Ein erheblicher Antagonismus gegenüber der Evolution beruht auf dem allgemeinen Verständnis des Wortes „Theorie“ in seiner umgangssprachlichen Bedeutung als Ahnung. Dass die einzelnen Teile der Theorie vollständig auf ein leicht verständliches menschliches Merkmal anwendbar sind, sollte die Akzeptanz der „Evolutionstheorie“ fördern. Darwins Theorie der natürlichen Auslese kann mit Newtons Versuch verglichen werden, die Bewegung der Planeten in seinem Werk „On the Motion of Bodies in an Orbit“ zu erklären. Newtons Bemühung führte zu dem Principia Mathematica und schließlich zu den Bewegungsgesetzen.


In der Evolution des Menschen unterscheiden sich die Nordeuropäer durch Veränderungen der Hautbarriere

Die populäre Idee, dass Nordeuropäer helle Haut entwickelt haben, um mehr UV-Licht zu absorbieren, damit sie mehr Vitamin D bilden können – lebenswichtig für gesunde Knochen und das Immunsystem – wird von Forschern der UC San Francisco in einer neuen Studie in Frage gestellt, die online in der Zeitschrift veröffentlicht wurde Evolutionsbiologie.

Laut einem Team unter der Leitung von Peter Elias, MD, einem UCSF-Professor für Dermatologie, ist es in der Tat wichtig, die Fähigkeit der Haut, UV-Licht einzufangen, um Vitamin D zu bilden, zu steigern. Elias und Kollegen kamen jedoch in ihrer Studie zu dem Schluss, dass Veränderungen der Hautfunktion als Barriere gegen die Elemente einen größeren Beitrag zur Fähigkeit der Nordeuropäer zur Vitamin-D-Bildung leisteten als Veränderungen der Hautpigmente.

Elias' Team kam zu dem Schluss, dass genetische Mutationen, die die Fähigkeit der Haut, als Barriere zu dienen, beeinträchtigen, es hellhäutigen Nordeuropäern ermöglichte, Breitengrade zu besiedeln, in denen zu wenig ultraviolettes B (UVB)-Licht für die Vitamin-D-Produktion in die Atmosphäre dringt.

Unter Wissenschaftlern, die die menschliche Evolution untersuchen, wird fast allgemein angenommen, dass die Notwendigkeit, in den nördlichen Breitengraden mehr Vitamin D herzustellen, genetische Mutationen verursacht hat, die laut Elias die Produktion des Pigments Melanin, der Hauptdeterminante des Hauttons, reduzieren.
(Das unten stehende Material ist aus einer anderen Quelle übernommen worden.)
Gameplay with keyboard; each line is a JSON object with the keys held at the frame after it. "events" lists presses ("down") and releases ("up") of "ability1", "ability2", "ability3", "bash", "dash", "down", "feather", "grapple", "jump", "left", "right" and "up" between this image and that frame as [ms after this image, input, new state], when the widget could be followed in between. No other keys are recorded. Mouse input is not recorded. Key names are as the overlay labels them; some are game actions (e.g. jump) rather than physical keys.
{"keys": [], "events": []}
„In den höheren Breitengraden Großbritanniens, Skandinaviens und des Baltikums sowie in Norddeutschland und Frankreich erreicht nur sehr wenig UVB-Licht die Erde, und es ist die Schlüsselwellenlänge, die die Haut für die Vitamin-D-Erzeugung benötigt“, sagte Elias.
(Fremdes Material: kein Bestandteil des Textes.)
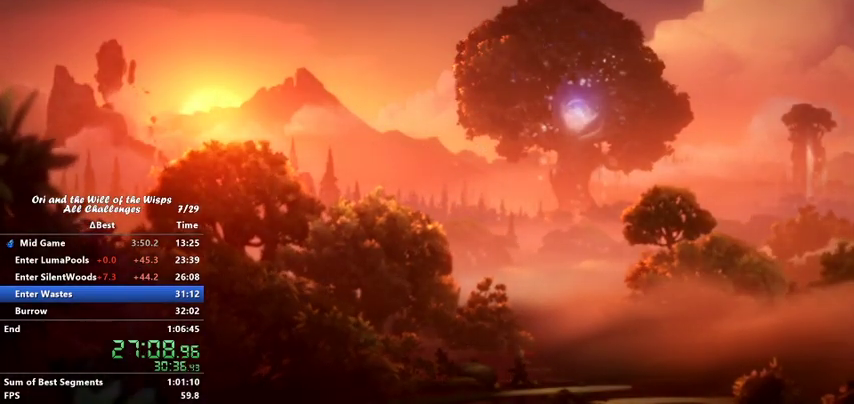
{"keys": [], "events": []}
"Während es logisch erscheint, dass der Verlust des Pigments Melanin als Kompensationsmechanismus dienen würde, der eine stärkere Bestrahlung der Hautoberfläche und damit eine höhere Vitamin-D-Produktion ermöglicht, ist diese Hypothese aus vielen Gründen falsch", fuhr er fort. „Neuere Studien zeigen zum Beispiel, dass dunkelhäutige Menschen Vitamin D nach Sonnenexposition genauso effizient herstellen wie hellpigmentierte Menschen und Osteoporose – die ein Zeichen für Vitamin-D-Mangel sein kann – bei dunkler Haut eher selten als häufiger vorkommt -pigmentierte Menschen."

Darüber hinaus sind die Beweise für einen Süd-Nord-Gradienten in der Prävalenz von Melaninmutationen schwächer als für diese alternative Erklärung, die von Elias und Kollegen untersucht wurde.

In früheren Forschungen begann Elias, die Rolle der Haut als Barriere gegen Wasserverlust zu untersuchen. Er hat sich kürzlich auf ein spezifisches Hautbarriereprotein namens Filaggrin konzentriert, das in ein Molekül namens Urocansäure zerlegt wird – laut Elias der stärkste Absorber von UVB-Licht in der Haut. "Es ist bei leicht pigmentierter Haut sicherlich wichtiger als Melanin", sagte er.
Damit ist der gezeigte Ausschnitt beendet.